In the video, you can watch as the Hercules underwater robot floats 1,962 feet below the Gulf of Mexico waters. As the video rolls you can see a strange gray object enter the screen and disappear. The object then swims around the robot a few times while one researcher ponders what the creature could be, noting, “what the heck is that?” Shortly after, another crew member answers, “We have a sperm whale. Awesome.”
The crew says the sperm whale was highly unexpected as the creatures typically do not interact with underwater robots. In fact, it is a very rare occurrence. USA Today notes that the researchers were most concerned with potential damage to the equipment as the whales are rather large in size. However, the scientists say that the whale never bumped into the ROV, but just swam around the unit.

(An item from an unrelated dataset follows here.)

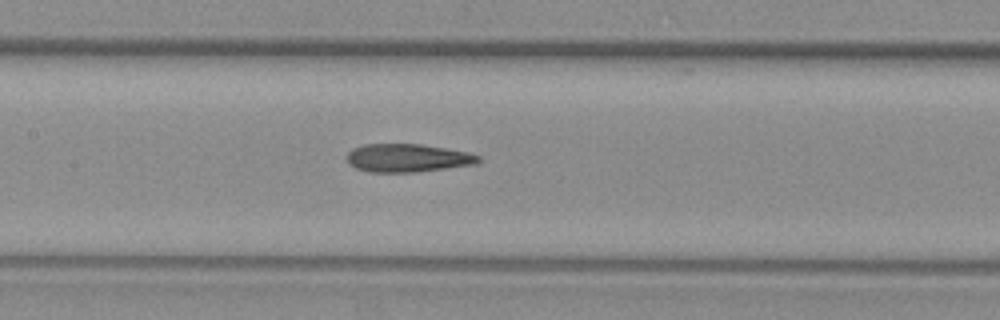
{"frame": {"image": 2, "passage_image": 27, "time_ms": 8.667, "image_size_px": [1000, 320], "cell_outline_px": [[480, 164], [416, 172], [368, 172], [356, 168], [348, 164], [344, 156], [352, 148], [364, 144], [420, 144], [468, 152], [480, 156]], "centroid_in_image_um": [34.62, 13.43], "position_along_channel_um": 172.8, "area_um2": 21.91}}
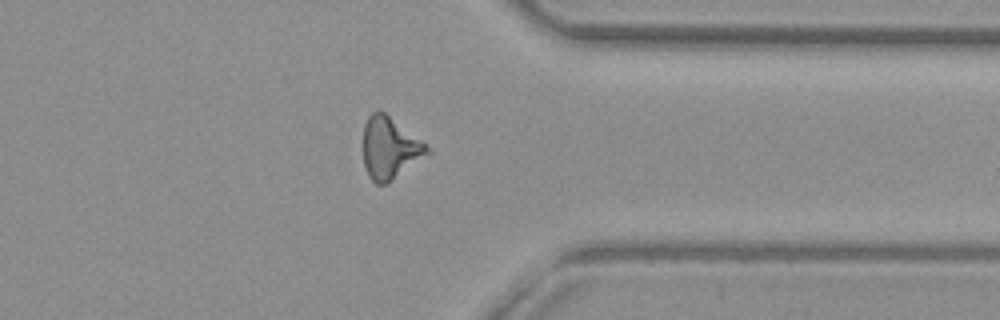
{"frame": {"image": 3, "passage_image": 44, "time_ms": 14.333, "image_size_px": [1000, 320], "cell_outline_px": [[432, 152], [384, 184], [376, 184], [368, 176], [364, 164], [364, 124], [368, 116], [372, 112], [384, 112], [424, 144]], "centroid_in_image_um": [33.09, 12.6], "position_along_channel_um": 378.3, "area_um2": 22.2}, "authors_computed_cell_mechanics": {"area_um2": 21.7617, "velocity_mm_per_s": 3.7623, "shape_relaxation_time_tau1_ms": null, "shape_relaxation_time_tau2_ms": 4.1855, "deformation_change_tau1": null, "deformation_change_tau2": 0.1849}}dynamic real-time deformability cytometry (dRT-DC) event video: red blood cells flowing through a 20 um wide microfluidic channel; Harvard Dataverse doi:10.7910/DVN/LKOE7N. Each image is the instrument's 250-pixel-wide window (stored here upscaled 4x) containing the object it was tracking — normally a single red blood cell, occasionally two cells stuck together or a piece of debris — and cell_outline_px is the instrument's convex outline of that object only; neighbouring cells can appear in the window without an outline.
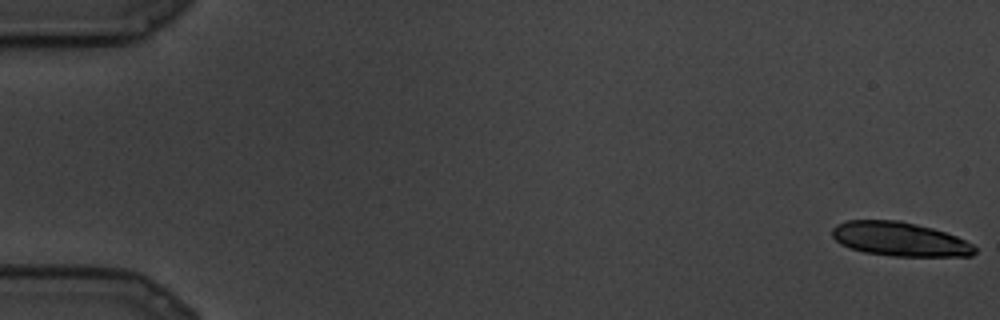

“He spent 15 minutes circling and examining the ROV and was at one point eye-to-eye with the equipment. Shockingly, he didn’t even tap the vehicle.”
The Nautilus crew says this is the first time they have come in contact with a sperm whale and found the interaction exciting. For those interested in the work being done by the Nautilus Live expedition, footage from the ship is streamed 24 hours a day and can be viewed online from anywhere in the world.